What Does Saying Stocks Are Cheap or Expensive Really Mean?
Setting Stock Values with Earnings per Share
As an investor in stocks, you want to make the best return on your investment (ROI) by buying or selling at the right time. You may hear financial media pundits say stocks or the shares of a company are currently cheap or expensive, but not really understand what they mean by those relative terms. You might often hear this type of terminology in connection with a story on whether now would be a good or bad time to buy or sell a specific holding.
The Meaning of Expensive
When experts call a stock expensive, they're often referring to a stock's price-to-earnings ratio (P/E). This metric tells you how much investors are willing to pay, in terms of a stock price, for the earnings a company produces.
In general, the higher the PE, the more expensive a stock's market value is relative to its value based on its financial performance, and the interest rates available on other investments. You can compute a stock's P/E by taking the current price per share and dividing it by the earnings per share (EPS). Use the following formula:
Price per share / Earnings per share = Price to Earnings ratio.
For example, a company with a $2 EPS and a current share price of $20 would have a P/E of 10. It tells you that investors are willing to pay ten times the EPS for the stock.
If a company's earnings remain constant, but the price per share continues to rise, this drives the P/E higher. At some point, analysts will deem the stock too expensive, which often precedes a recommendation to sell.

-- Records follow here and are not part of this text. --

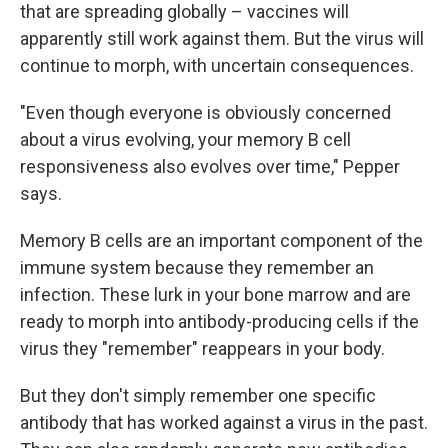
that are spreading globally – vaccines will
apparently still work against them. But the virus will
continue to morph, with uncertain consequences.
"Even though everyone is obviously concerned
about a virus evolving, your memory B cell
responsiveness also evolves over time," Pepper
says.
Memory B cells are an important component of the
immune system because they remember an
infection. These lurk in your bone marrow and are
ready to morph into antibody-producing cells if the
virus they "remember" reappears in your body.
But they don't simply remember one specific
antibody that has worked against a virus in the past.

Conversely, as a stock's P/E falls, it will become cheap. In the fourth quarter of 2017, Warren Buffet commented that "measured against interest rates, stocks are on the cheap side compared to historical valuations." When a stock's considered cheap, this may turn it into a buy candidate. Of course, the stock's P/E is just one tool in evaluating stocks.
Interpreting the P/E
The cheap versus expensive analysis does not tell you an important detail. Investors need to know, at what P/E is the stock cheap or expensive? For individual stocks, start by looking at industry peers to compare their P/Es.
If other companies in the stock's sector show higher P/Es, then your candidate may indeed be cheap. Likewise, if the sector has lower P/Es, your stock may be expensive.
You can also look at the market overall to see if, in general, stocks are cheap or expensive. You can accomplish this by examining the P/E for the S&P 500 index, which many consider representative of the whole stock market. You can find current and historical information on the P/E of the S&P 500 online.
Interest Rates as a Driver
When deciding whether a stock is cheap or expensive, consider how interest rates on other investments work relative to stock values. As an investor, you might miss out on a better interest rate elsewhere by tying your money up in stocks.
Lower interest rates attract investors away from the bond markets, for example, and into stocks, which ultimately results in driving stock prices up due to the increased demand.
Conversely, higher interest rates elsewhere make stocks less attractive, and stocks must be priced low enough to entice investors into purchasing them.
These factors work independently of stock fundamentals that help drive stock prices, such as risk, growth prospects and profitability, and a stock's price will vary in different interest-rate environments, even if the fundamentals stay the same.